Der erste Teil des sogenannten Teilinteressensausgleichs ist nun in Kraft getreten. Er hat denselben rechtsverbindlichen Charakter wie eine Betriebsvereinbarung. Am vergangenen Freitag fand in der Stadthalle eine Betriebsversammlung statt, an der rund 450 Beschäftigte teilgenommen haben. Sie sollte dazu dienen, den Mitarbeitern die Einzelheiten der bevorstehenden Maßnahmen näher zu erläutern. Wie der Betriebsratsvorsitzende Peter Schmitt auf RHEINPFALZ-Nachfrage mitteilte, wurde mit dem Arbeitsplatzabbau bereits in diesem Quartal begonnen.

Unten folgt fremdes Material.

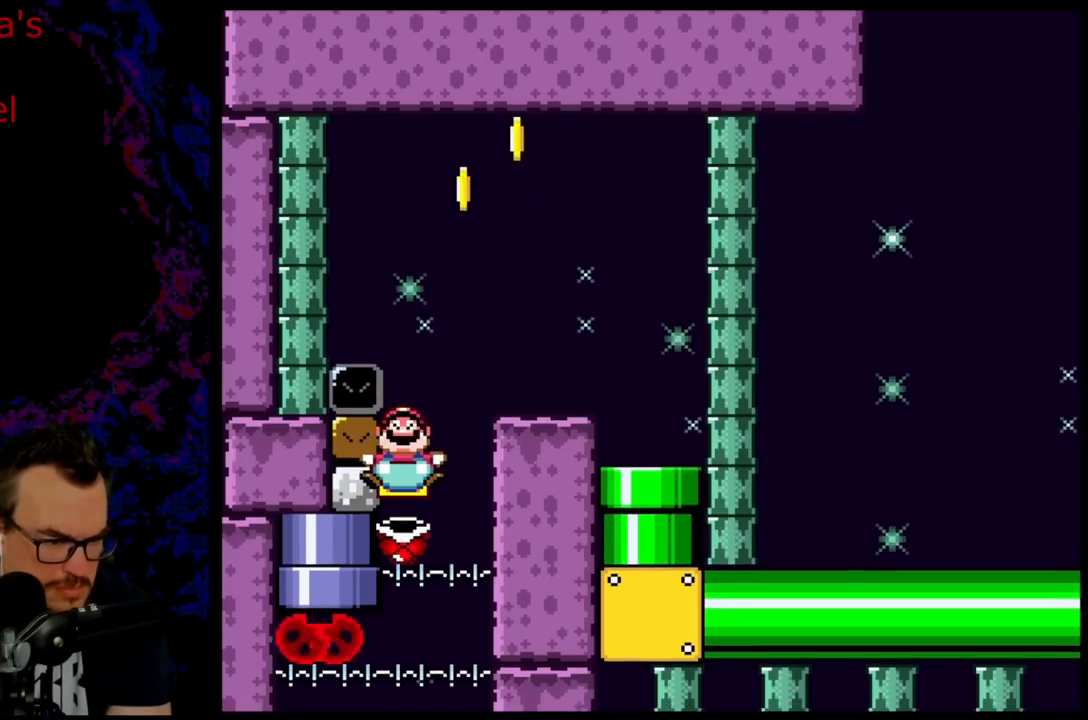
{"buttons": ["A", "X"], "events": [[33, "DPAD_RIGHT", "up"], [233, "DPAD_RIGHT", "down"], [350, "DPAD_RIGHT", "up"]]}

Mindestanzahl von 701 kann auch übertroffen werden
Betroffen sind die Abteilungen Prototypenbau, Verdichterräder und Instandhaltung. Jedem der betroffenen Mitarbeiter werde aber eine andere Stelle, etwa in einer anderen Abteilung, angeboten, betonte Schmitt. Auch könnten Altersteilzeitangebote angenommen werden. Ab der kommenden Woche soll mit der Ausarbeitung des zweiten Teils des Interessensausgleichs begonnen werden. In den kommenden Jahren bis 2028 soll der Abbau Quartal für Quartal stetig weitergehen.

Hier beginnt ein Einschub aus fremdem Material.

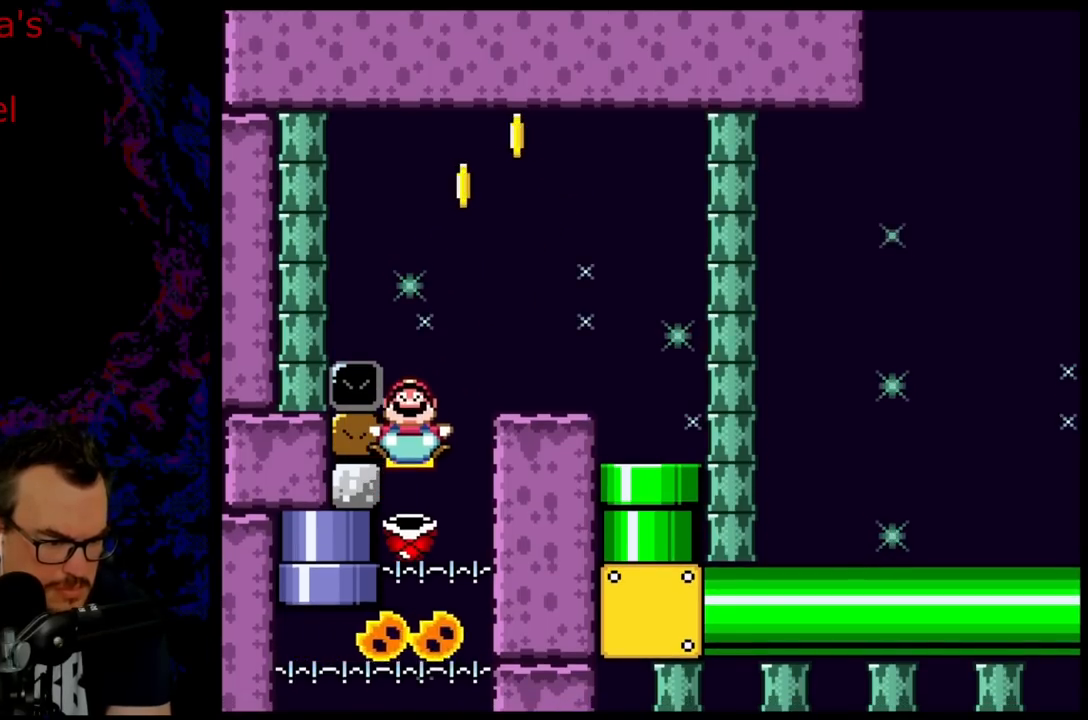
{"buttons": ["A", "X", "DPAD_DOWN"], "events": [[100, "DPAD_DOWN", "down"]]}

In der Vereinbarung, die konzernintern unter dem Titel „Kibo Charging Forward 2028“ („Kibo stürmt vorwärts“) firmiert, ist die Rede von mindestens 701 Mitarbeitern, die bis dahin noch am Standort Kirchheimbolanden beschäftigt sein sollen. Wie Schmitt betont, können es je nach der weiteren Entwicklung der Auftragslage aber auch mehr sein. Etwa wenn sich bis dahin neue Geschäftsfelder erschließen lassen. Gedacht ist dabei beispielsweise an den Bau von Turbinengeneratoren, die der Stromerzeugung dienen.

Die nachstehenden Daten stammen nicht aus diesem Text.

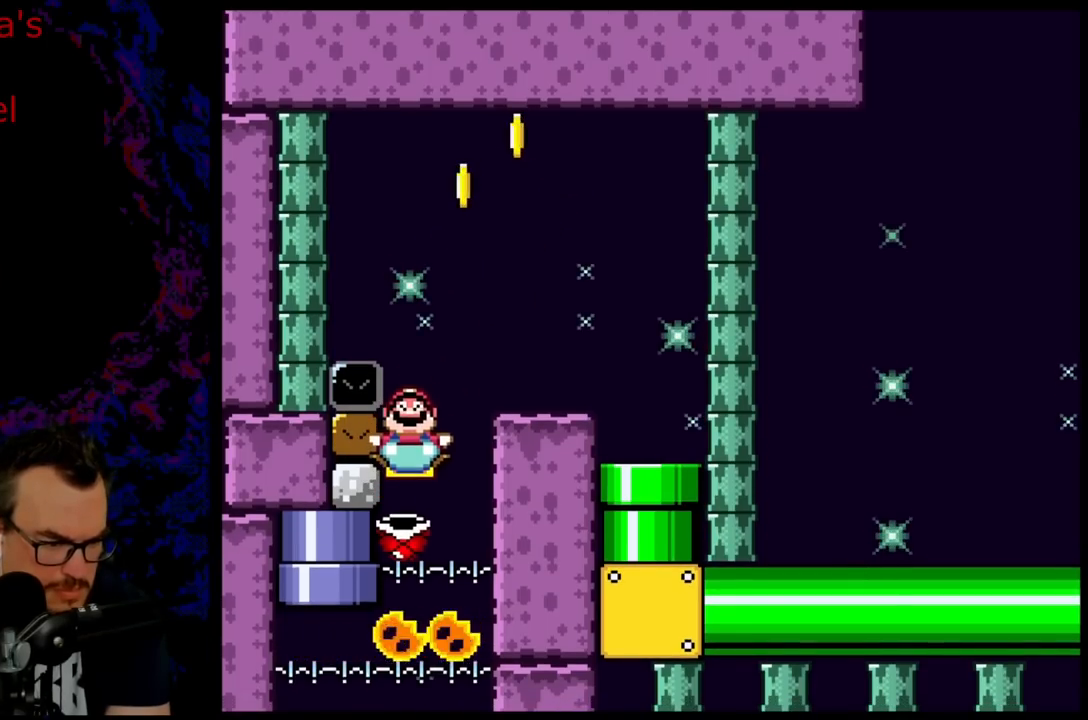
{"buttons": ["A", "X"], "events": [[500, "DPAD_DOWN", "up"]]}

Vor zehn Jahren noch 800 Mitarbeiter mehr
Wegen einer zu erwartenden verstärkten Nachfrage nach diesem Produkt vor dem Hintergrund, dass künstliche Intelligenz sehr viel Strom verbraucht, könne davon ausgegangen werden, dass diese Generatoren früher als geplant und in größerer Stückzahl benötigt würden. Zumindest als Zulieferbetrieb komme auch das Kirchheimbolander Werk in Frage. Dies könne möglicherweise dazu führen, dass am Ende doch mehr Mitarbeiter als das Minimum von 701 gebraucht würden. Ohnehin signalisiert diese Zahl bereits einen Verhandlungserfolg: Ursprünglich war sogar einmal von einer Reduzierung auf 360 bis 520 Beschäftigte die Rede gewesen. Danach gab es Protestmärsche von Teilen der Belegschaft, Warnstreiks standen im Raum.
Aktuell arbeiten in der Produktion in Kirchheimbolanden noch 1100 Stamm-Mitarbeiter und rund 130 Leiharbeiter, für die die genannten Vereinbarungen nicht gelten. 2015 waren es noch rund 1900 Mitarbeiter im Werk, dazu kamen Beschäftigte der Sparte Engineering, insgesamt rund 2500 Personen. Im November 2023 schloss Borg Warner Werk 2 im Kirchheimbolander Industriegebiet. Werkleiter Andreas Denne hatte damals die Maßnahmen mit dem rückläufigen Bedarf für Verbrennungsmotoren und daraus resultierenden Produktionsüberkapazitäten begründet. Auch das Bürogebäude, das der Konzern von der Stadt gemietet hatte, ist bereits geräumt.